Erweiterte Monitoring-Funktionen bei PMC Watch

PMC Watch Release 3.6: automatisierte Statusabfrage von Druckern sowie individuell definierbare Einstellungen zur Qualitätssicherung im Druckprozess
PMC Watch bietet dem Administrator noch mehr Komfort bei der Überwachung seiner Druckumgebung. (PresseBox) (Würzburg, ) Würzburg, 7. Dezember 2004. Mit der neuen Version 3.6 der Lösung PMC Watch bietet die AK-Industrieinformatik GmbH, Würzburg, ihren Anwendern nun ein erweitertes Monitoring für deren Druckumgebungen. Die Software ermöglicht eine kontinuierliche Überwachung aller Drucker in einem Netzwerk und liefert über ein zentrales Frontend detaillierte Informationen zum Zustand der Geräte. Hierzu liest PMC Watch die so genannte Management Information Base ("Drucker-MIB") eines Druckers aus, die je nach Hersteller und Gerätetyp unterschiedliche Informationen bereitstellt. Intelligente Drucker geben unter anderem den Tonerstand und die vorrätige Papiermenge in Prozent oder auch den Abnutzungsgrad einzelner Komponenten an. Durch den Einsatz von PMC Watch lassen sich individuelle Aktionen definieren, die dann bei Erreichen eines Schwellwertes ausgeführt werden. Koppelt man das Druckmanagement beispielsweise über Schnittstellen an ein beliebiges Warenwirtschafts- oder ERP-System, so kann bei einem bestimmten prozentualen Tonerstand automatisch Toner nachbestellt werden. Alternativ wird auch der Administrator per Mail, Popup oder SMS benachrichtigt. Die Schwellwerte lassen sich auch zur Qualitätssicherung der Druckjobs nutzen. Ein großer Druckauftrag, der auf einem Drucker mit niedrigem Tonerstand nur unvollständig gedruckt werden kann, wird dann zum Beispiel einfach auf ein anderes Gerät umgeleitet. Dies ist vor allem in einer SAP-Infrastruktur sinnvoll, weil dort Nachdrucke nur mit sehr viel Aufwand möglich sind.

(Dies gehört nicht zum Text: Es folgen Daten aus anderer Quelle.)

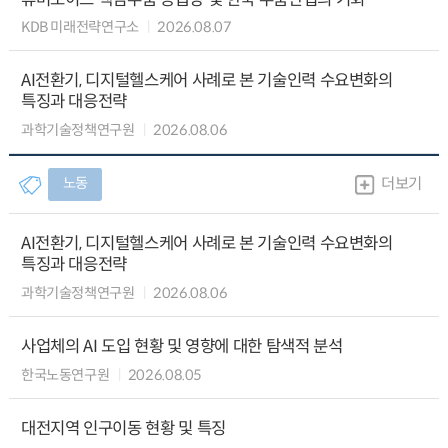
KDB 미래전략연구소
2026.08.07
AI전환기, 디지털헬스케어 사례로 본 기술인력 수요변화의
특징과 대응전략
과학기술정책연구원
2026.08.06
노동
더보기
AI전환기, 디지털헬스케어 사례로 본 기술인력 수요변화의
특징과 대응전략
과학기술정책연구원
2026.08.06
사업체의 AI 도입 현황 및 영향에 대한 탐색적 분석
한국노동연구원
2026.08.05
대전지역 인구이동 현황 및 특징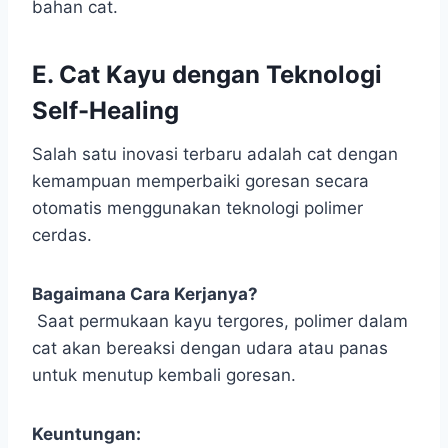
bahan cat.
E. Cat Kayu dengan Teknologi
Self-Healing
Salah satu inovasi terbaru adalah cat dengan
kemampuan memperbaiki goresan secara
otomatis menggunakan teknologi polimer
cerdas.
Bagaimana Cara Kerjanya?
Saat permukaan kayu tergores, polimer dalam
cat akan bereaksi dengan udara atau panas
untuk menutup kembali goresan.
Keuntungan: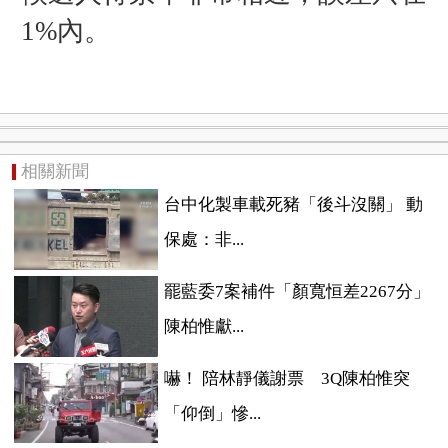
1%內。
相關新聞
台中化製車載死豬「後斗沒關」 動
保處：非...
罷藍委7案補件「顏寬恒差2267分」
陳柏惟獻...
嚇！ 陪林靜儀謝票 3Q陳柏惟突
「仰倒」慘...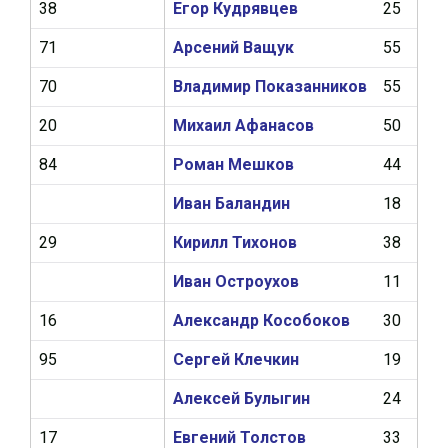
38
Егор Кудрявцев
25
5
71
Арсений Ващук
55
2
70
Владимир Показанников
55
5
20
Михаил Афанасов
50
6
84
Роман Мешков
44
9
Иван Баландин
18
1
29
Кирилл Тихонов
38
1
Иван Остроухов
11
2
16
Александр Кособоков
30
1
95
Сергей Клечкин
19
0
Алексей Булыгин
24
0
17
Евгений Толстов
33
1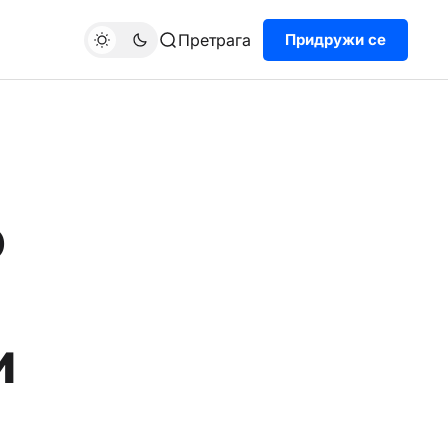
Претрага
Придружи се
о
и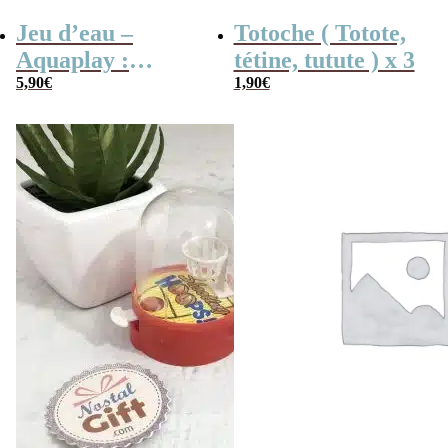
Jeu d’eau –
Totoche ( Totote,
Aquaplay :
tétine, tutute ) x 3
anneaux,
5,90
€
1,90
€
basketball ou
pyramide –
Inspiré de
Wonderful
Waterfuls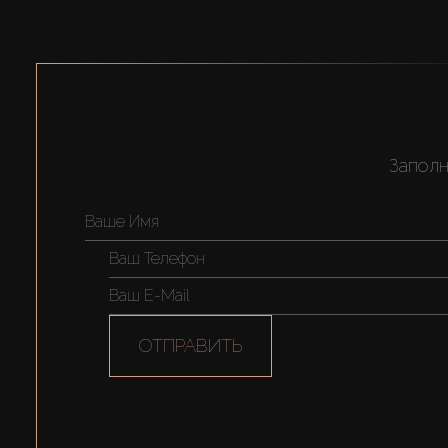
Заполн
ОТПРАВИТЬ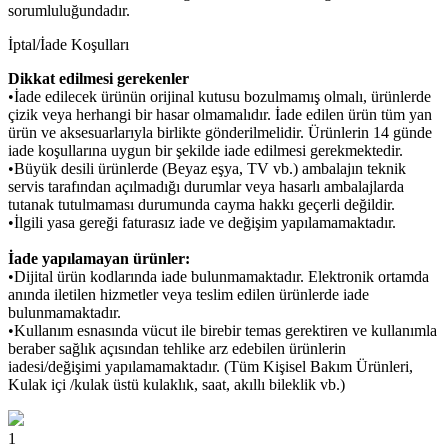
sorumluluğundadır.
İptal/İade Koşulları
Dikkat edilmesi gerekenler
•İade edilecek ürünün orijinal kutusu bozulmamış olmalı, ürünlerde
çizik veya herhangi bir hasar olmamalıdır. İade edilen ürün tüm yan
ürün ve aksesuarlarıyla birlikte gönderilmelidir. Ürünlerin 14 günde
iade koşullarına uygun bir şekilde iade edilmesi gerekmektedir.
•Büyük desili ürünlerde (Beyaz eşya, TV vb.) ambalajın teknik
servis tarafından açılmadığı durumlar veya hasarlı ambalajlarda
tutanak tutulmaması durumunda cayma hakkı geçerli değildir.
•İlgili yasa gereği faturasız iade ve değişim yapılamamaktadır.
İade yapılamayan ürünler:
•Dijital ürün kodlarında iade bulunmamaktadır. Elektronik ortamda
anında iletilen hizmetler veya teslim edilen ürünlerde iade
bulunmamaktadır.
•Kullanım esnasında vücut ile birebir temas gerektiren ve kullanımla
beraber sağlık açısından tehlike arz edebilen ürünlerin
iadesi/değişimi yapılamamaktadır. (Tüm Kişisel Bakım Ürünleri,
Kulak içi /kulak üstü kulaklık, saat, akıllı bileklik vb.)
1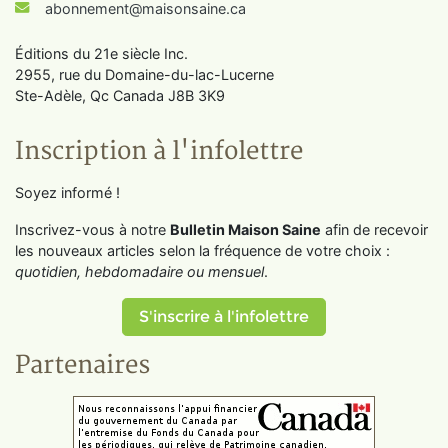
abonnement@maisonsaine.ca
Éditions du 21e siècle Inc.
2955, rue du Domaine-du-lac-Lucerne
Ste-Adèle, Qc Canada J8B 3K9
Inscription à l'infolettre
Soyez informé !
Inscrivez-vous à notre
Bulletin Maison Saine
afin de recevoir
les nouveaux articles selon la fréquence de votre choix :
quotidien, hebdomadaire ou mensuel
.
S'inscrire à l'infolettre
Partenaires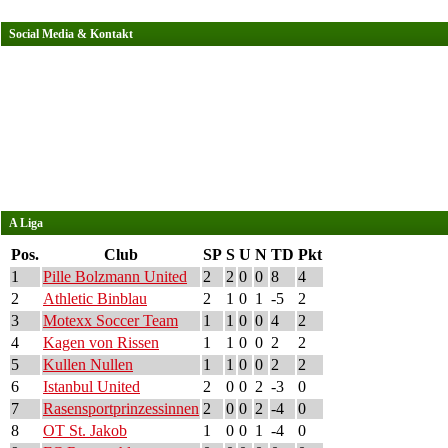
Social Media & Kontakt
A Liga
Pos.
Club
SP
S
U
N
TD
Pkt
1
Pille Bolzmann United
2
2
0
0
8
4
2
Athletic Binblau
2
1
0
1
-5
2
3
Motexx Soccer Team
1
1
0
0
4
2
4
Kagen von Rissen
1
1
0
0
2
2
5
Kullen Nullen
1
1
0
0
2
2
6
Istanbul United
2
0
0
2
-3
0
7
Rasensportprinzessinnen
2
0
0
2
-4
0
8
OT St. Jakob
1
0
0
1
-4
0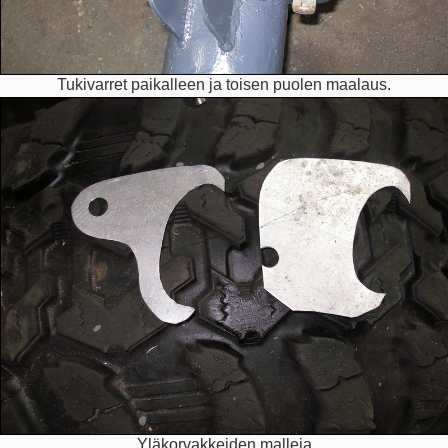
Tukivarret paikalleen ja toisen puolen maalaus.
Yläkorvakkeiden malleja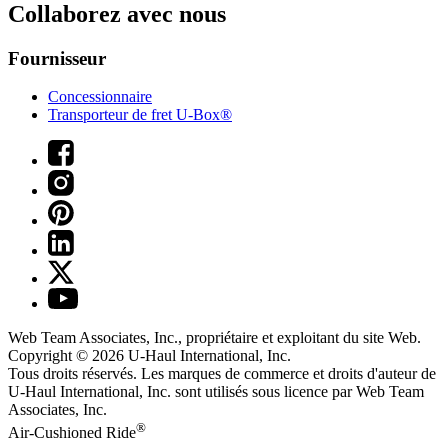
Collaborez avec nous
Fournisseur
Concessionnaire
Transporteur de fret U-Box®
Web Team Associates, Inc., propriétaire et exploitant du site Web.
Copyright © 2026
U-Haul
International, Inc.
Tous droits réservés.
Les marques de commerce et droits d'auteur de
U-Haul International, Inc. sont utilisés sous licence par Web Team
Associates, Inc.
®
Air-Cushioned Ride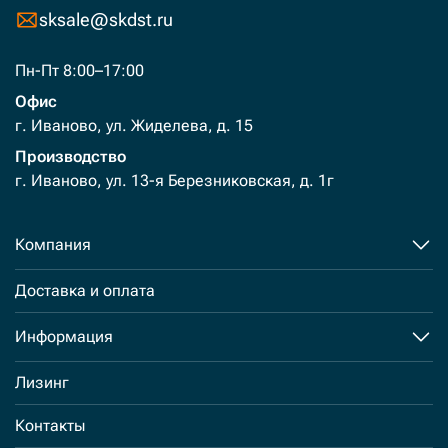
sksale@skdst.ru
Пн-Пт 8:00–17:00
Офис
г. Иваново, ул. Жиделева, д. 15
Производство
г. Иваново, ул. 13-я Березниковская, д. 1г
Компания
Доставка и оплата
Информация
Лизинг
Контакты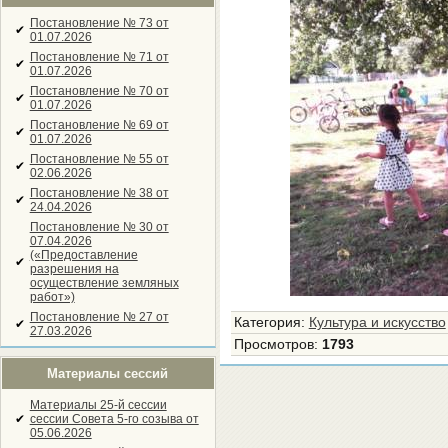
Постановление № 73 от
✔
01.07.2026
Постановление № 71 от
✔
01.07.2026
Постановление № 70 от
✔
01.07.2026
Постановление № 69 от
✔
01.07.2026
Постановление № 55 от
✔
02.06.2026
Постановление № 38 от
✔
24.04.2026
Постановление № 30 от
07.04.2026
(«Предоставление
✔
разрешения на
осуществление земляных
работ»)
Постановление № 27 от
Категория
:
Культура и искусство
✔
27.03.2026
Просмотров
:
1793
Материалы сессий
Материалы 25-й сессии
✔
сессии Совета 5-го созыва от
05.06.2026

Das neue Release von PMC Watch kann auch an ein beliebiges Trouble-Ticket-System angeschlossen werden und so die Arbeit des Helpdesk wirkungsvoll unterstützen. So werden etwa Meldungen bezüglich eines Druckerproblems oder aber auch über dessen Behebung an das Helpdesk-System geschickt. Mithilfe der unternehmensweiten Anwendungen kann der Helpdesk dann viele Anwenderprobleme beim Drucken schon von einem zentralen Bildschirm aus beheben, ohne erst mühsam lange Strecken zum jeweiligen Drucker zurückzulegen und diesen vor Ort zu begutachten.

PMC Watch übernimmt die regelmäßige Überprüfung der Drucker auf der Basis einfacher Protokolle, die das Netzwerk nicht belasten. Zu den Basisfunktionalitäten der Software gehören darüber hinaus automatisierte Umleitungsmöglichkeiten von Druckaufträgen auf ein oder mehrere Ersatzgeräte, sobald an dem Ursprungsdrucker eine Störung auftritt. Zu typischen Problemen beim Drucken gehören beispielsweise ein leerer Papierschacht, Tonermangel oder auch der Ausfall eines Gerätes. Die entsprechenden Aktionen kann der Administrator zentral für jeden Drucker am Bildschirm konfigurieren. Wird eine bestimmte Eigenschaft oder ein zuvor definierter Wert erreicht, führt der Server automatisch die vorgegebene Aktion aus. Hilfreich für den Administrator ist auch eine Historie der Überwachung, mit der sich genauere Auswertungen erstellen lassen.

"PMC Watch bietet dem Administrator noch mehr Komfort bei der Überwachung seiner Druckumgebung. Durch automatisierte Prozesse können Qualität und Schnelligkeit im Druckmanagement weiter gesteigert werden. Daraus resultieren zufriedene Anwender und nicht zuletzt auch zufriedene Endkunden", betont Dr. Armin Knoblauch, Geschäftsführer der AK-Industrieinformatik GmbH.